Но продвинулась она недалеко. Книги о море — чтение для мужчин, да и вообще она не книжный червь, слишком она порывистая — сидеть часами за книгой не по ней. Тут Зету и карты в руки. Он растолкует ей все, что надо знать о «Моби Дике».
— Я должен пойти переговорить с профессором Эрдманом.
— Как только окрепнешь, сходи в университет — и кончай с этим. Кончай и все тут. Оно и к лучшему. На кой черт тебе быть профессором? Ох уж мне эта собака! — Катюша вступила в поединок — кто кого перелает — с псом из соседнего двора. — Заткнись, сучка! Иногда я просто ненавижу эту паршивую псину. У меня от ее лая раскалывается голова.
— Отдай ее китайцу из прачечной: она ему нравится.
— Нравится? Да он ее слопает. Послушай, Зет, ни о чем не беспокойся. Ну ее, эту логику. Договорились? Ты можешь заняться чем угодно. Ты знаешь и французский, и русский, и немецкий, ты же — голова. А нам много не нужно. Дорогих тряпок я не ношу. Одеваюсь на Юнион-скуэр. Ну как?
— На такой замечательной фигуре, как у моей македонки, — сказал Зет, — «Кляйн» смотрится как последние парижские модели. Будь благословенны твои перси, и чрево, и попка.
— Если у тебя к субботе спадет температура, поедем за город, к Гиддингсу и Гертруде.
— Папа огорчится, когда узнает, что я бросил университет.
— Ну и что с того? Я знаю: ты его любишь, но он такой брюзга — ему нипочем не угодить. Ну его, и его тоже.

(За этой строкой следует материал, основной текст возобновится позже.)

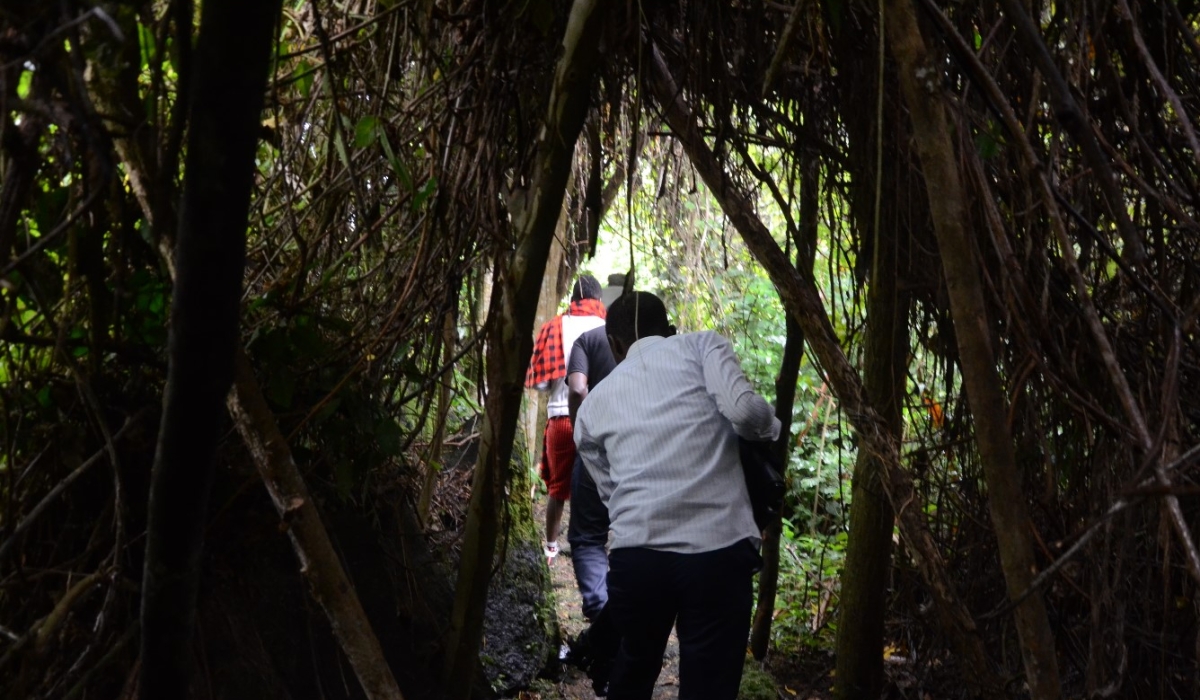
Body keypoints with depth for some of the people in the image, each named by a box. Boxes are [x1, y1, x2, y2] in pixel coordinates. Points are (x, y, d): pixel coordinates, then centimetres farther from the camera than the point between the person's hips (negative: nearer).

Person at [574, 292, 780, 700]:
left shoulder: (593, 404, 20)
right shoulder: (702, 344, 11)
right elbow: (744, 410, -6)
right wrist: (771, 427, 14)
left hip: (636, 555, 3)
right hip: (719, 551, -3)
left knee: (635, 667, 29)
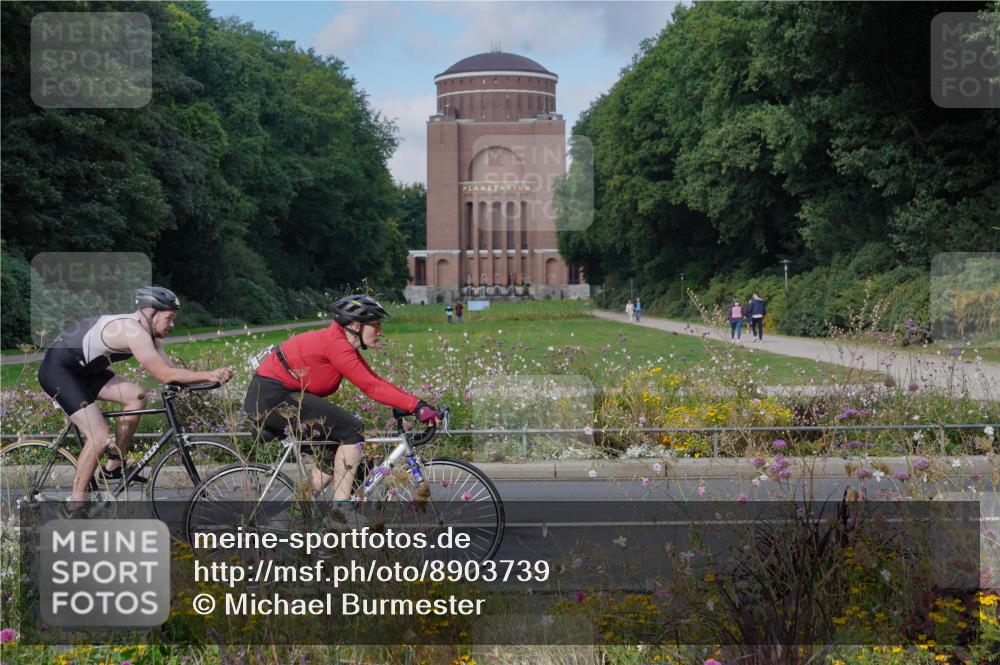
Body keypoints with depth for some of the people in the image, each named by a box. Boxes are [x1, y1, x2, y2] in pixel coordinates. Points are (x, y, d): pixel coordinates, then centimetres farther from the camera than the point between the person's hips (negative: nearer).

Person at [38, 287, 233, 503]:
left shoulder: (148, 334, 4)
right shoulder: (134, 332, -25)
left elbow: (169, 370, -1)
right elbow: (165, 375, -30)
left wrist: (210, 377, -14)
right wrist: (209, 375, -29)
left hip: (81, 369, 10)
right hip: (57, 369, -10)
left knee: (137, 396, 2)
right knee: (100, 437, -18)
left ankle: (114, 467, 10)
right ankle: (77, 500, -6)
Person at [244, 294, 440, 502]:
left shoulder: (343, 344, 11)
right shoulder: (336, 344, -19)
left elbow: (375, 380, 8)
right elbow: (372, 387, -23)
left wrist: (415, 402, -1)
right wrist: (415, 406, -24)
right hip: (272, 398, -11)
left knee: (332, 461, 13)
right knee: (351, 431, -13)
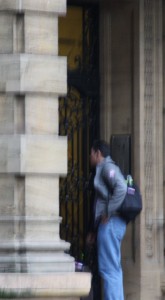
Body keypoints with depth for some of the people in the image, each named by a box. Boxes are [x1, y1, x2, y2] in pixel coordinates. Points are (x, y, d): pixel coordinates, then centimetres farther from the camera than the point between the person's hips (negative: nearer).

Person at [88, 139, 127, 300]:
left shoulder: (107, 167, -8)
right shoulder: (102, 169, 22)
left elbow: (121, 188, -25)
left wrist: (108, 213, -21)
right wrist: (94, 230, 22)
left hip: (110, 224, -10)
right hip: (108, 224, 10)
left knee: (109, 269, -11)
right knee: (113, 268, 11)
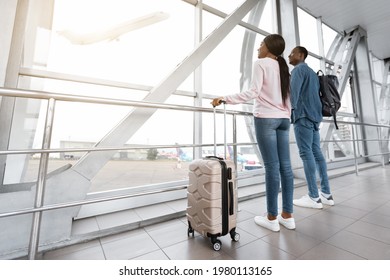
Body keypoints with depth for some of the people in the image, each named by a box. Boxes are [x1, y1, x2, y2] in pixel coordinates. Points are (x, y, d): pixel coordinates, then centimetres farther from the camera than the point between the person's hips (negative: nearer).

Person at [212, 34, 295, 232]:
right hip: (283, 119, 8)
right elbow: (288, 97, 17)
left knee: (272, 167, -7)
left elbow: (253, 92, -15)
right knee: (285, 166, 5)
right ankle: (287, 215, 14)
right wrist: (286, 117, 22)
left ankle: (271, 218, 5)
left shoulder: (260, 63, -1)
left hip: (266, 118, -7)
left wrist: (225, 99, -15)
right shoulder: (283, 67, 21)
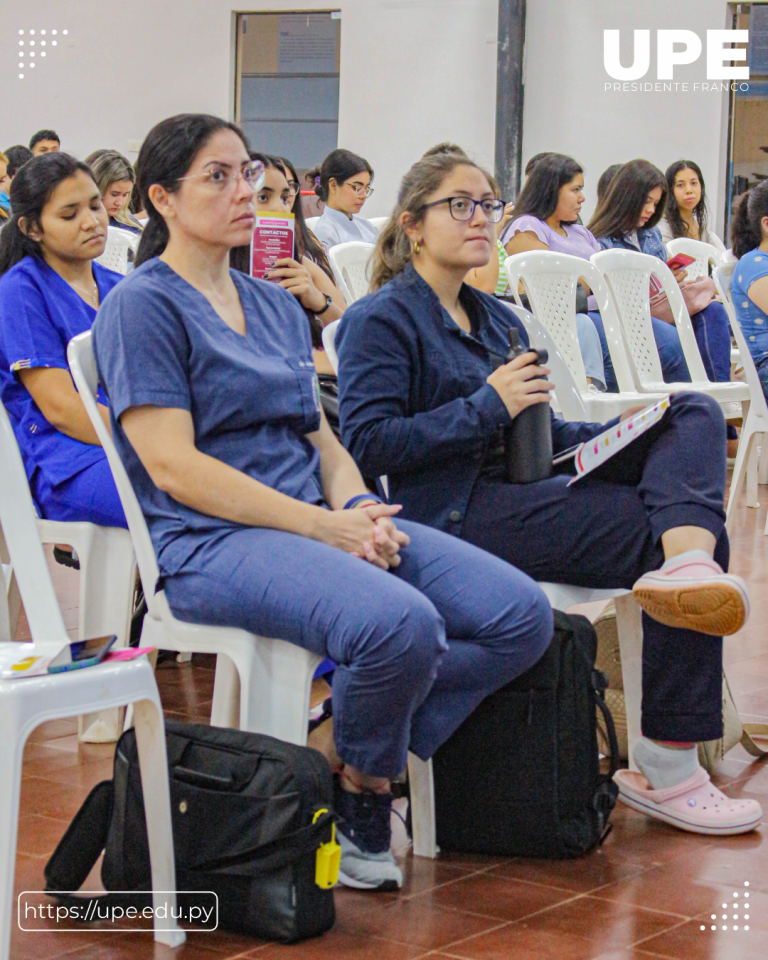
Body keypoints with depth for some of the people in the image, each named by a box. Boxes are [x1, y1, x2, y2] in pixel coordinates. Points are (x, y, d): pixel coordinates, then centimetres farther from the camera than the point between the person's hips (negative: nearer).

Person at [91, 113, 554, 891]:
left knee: (523, 615, -10)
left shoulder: (277, 306, 21)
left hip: (321, 524, 8)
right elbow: (173, 465, -12)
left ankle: (359, 755, 1)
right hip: (210, 540, -8)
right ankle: (358, 786, -5)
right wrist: (321, 526, -17)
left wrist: (358, 507, -4)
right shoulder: (143, 306, -3)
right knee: (401, 623, -35)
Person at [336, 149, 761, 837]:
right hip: (455, 516, -9)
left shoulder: (497, 319, 25)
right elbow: (367, 444, -13)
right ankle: (667, 769, -21)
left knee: (696, 411, -7)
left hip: (524, 494, 9)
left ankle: (689, 561, -39)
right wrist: (484, 407, -16)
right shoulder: (380, 320, -1)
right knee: (687, 538, -20)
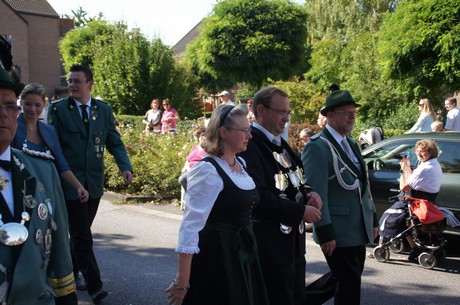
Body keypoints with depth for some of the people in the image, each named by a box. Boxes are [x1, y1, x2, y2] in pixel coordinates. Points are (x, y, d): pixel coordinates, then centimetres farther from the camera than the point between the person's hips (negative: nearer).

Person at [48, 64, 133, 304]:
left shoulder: (104, 109, 5)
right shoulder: (57, 109, -4)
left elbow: (115, 143, 5)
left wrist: (125, 167, -11)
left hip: (94, 182, 4)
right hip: (70, 183, -4)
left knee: (81, 234, 17)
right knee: (82, 237, -3)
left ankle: (70, 273, 36)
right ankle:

В сороковых они переехали подальше от центра, прожили лет двенадцать на Бликер-стрит. В Гринич-виллидж они быстро стали людьми заметными. В Чикаго они, сами о том не подозревая, считались богемой. В Виллидже Зета причислили к авангарду в литературе и радикалам в политике. После того как русские напали на Финляндию, придерживаться радикальных взглядов стало верхом глупости. Марксисты спорили: может ли государство рабочих вести империалистическую политику. Зетланду подобные дискуссии представлялись уж слишком дурацкими. Ну а затем последовал советско-германский пакт[70], а там и война. Константин — Лотти хотела, чтобы сын носил балканское имя, — родился в войну. Зет хотел пойти воевать. Когда он собирался с духом, Лотти всегда была с ним заодно и держала его сторону против отца, — тот, как и следовало ожидать, не одобрял Зета.